4ment / torchtree

A probabilistic framework in PyTorch for phylogenetic models
https://4ment.github.io/torchtree
GNU General Public License v3.0
12 stars 2 forks source link

Name and order of the relative frequencies and rates #7

Open maremita opened 1 year ago

maremita commented 1 year ago

Hello, In the CSV sampling file, the parameters of the substitution models are tagged by their index (substmodel.frequencies.[0, 1,..], substmodel.rates.[0, 1,..]) and not by their names (for example [A, G, C, T] and [AG, AC, AT, GC, GT, CT] for nucleotide). I couldn't find in the source code documentation of their name/order, and it's not easy to guess it from the code of q() that builds the substitution matrix of the GTR model.

It will be helpful to document their names somewhere to facilitate comparisons and post-analysis tasks.

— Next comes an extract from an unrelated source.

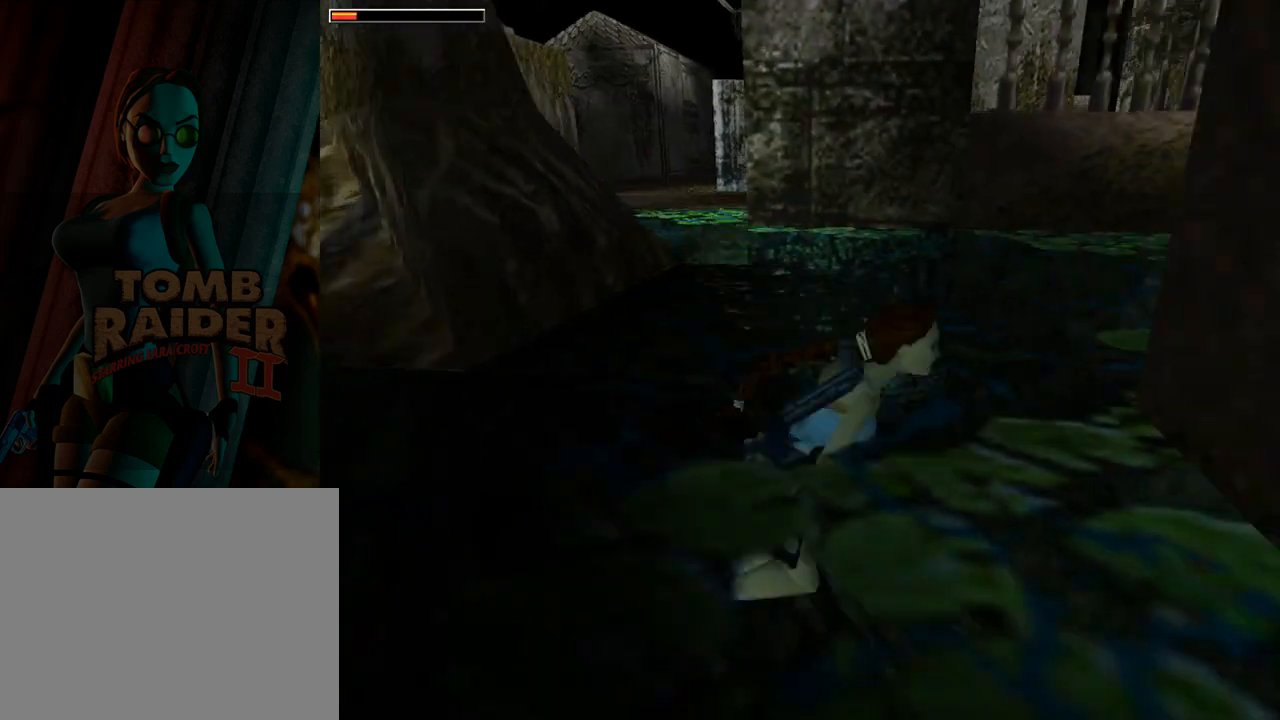
{"buttons": ["SQUARE", "DPAD_RIGHT"], "left_stick": "center", "events": [[300, "DPAD_RIGHT", "down"]]}
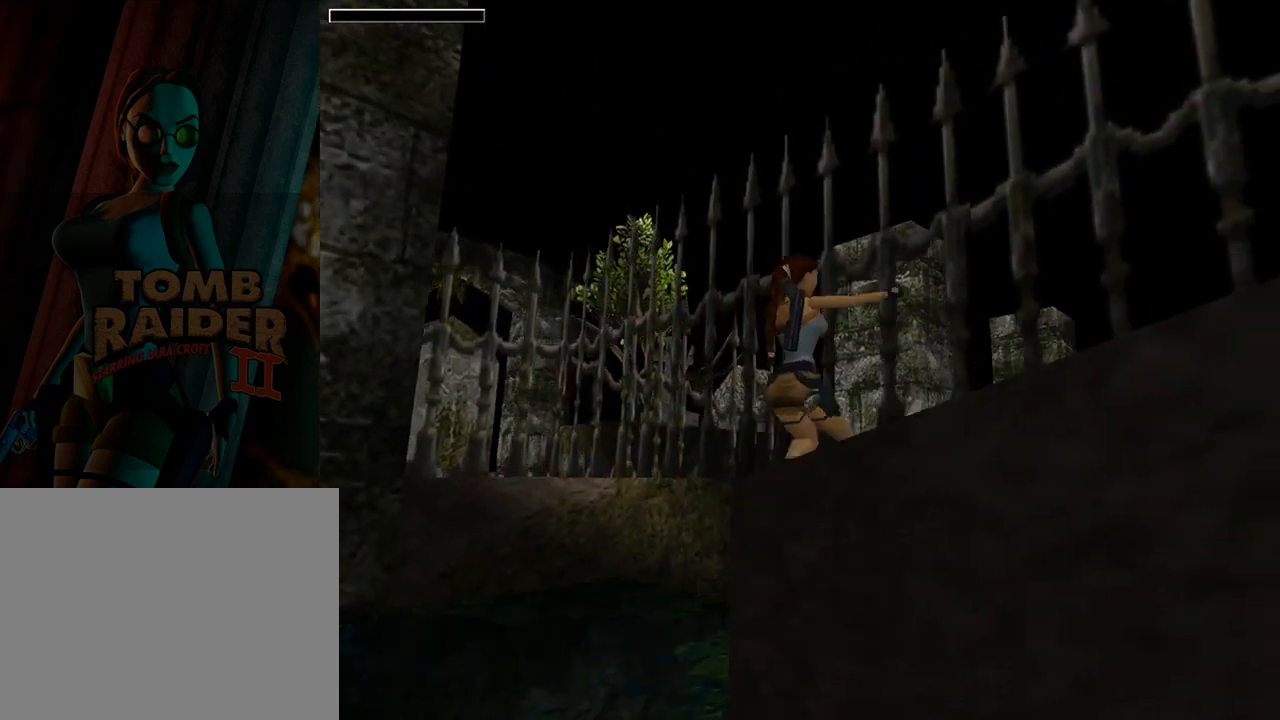
{"buttons": ["DPAD_RIGHT"], "left_stick": "center", "events": [[167, "SQUARE", "up"]]}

Thank you Mathieu @4ment. Amine.

maremita commented 1 year ago

I ran some simulations with different frequencies and rates values and compared the results to PhyML. I think the order for torchtree is frequencies = [A, C, G, T] and rates = [AC, AG, AT, CG, CT, GT], which follows the standard order (sorted alphabetically and found in popular tools). However, we can find different orders in other tools and textbooks. For example the recent variational phylogenetics tool VBPI uses frequencies = [A, G, C, T] and rates = [AG, AC, AT, GC, GT, CT]. EvoVGM, a generative variational model, adopted the same order as VBPI.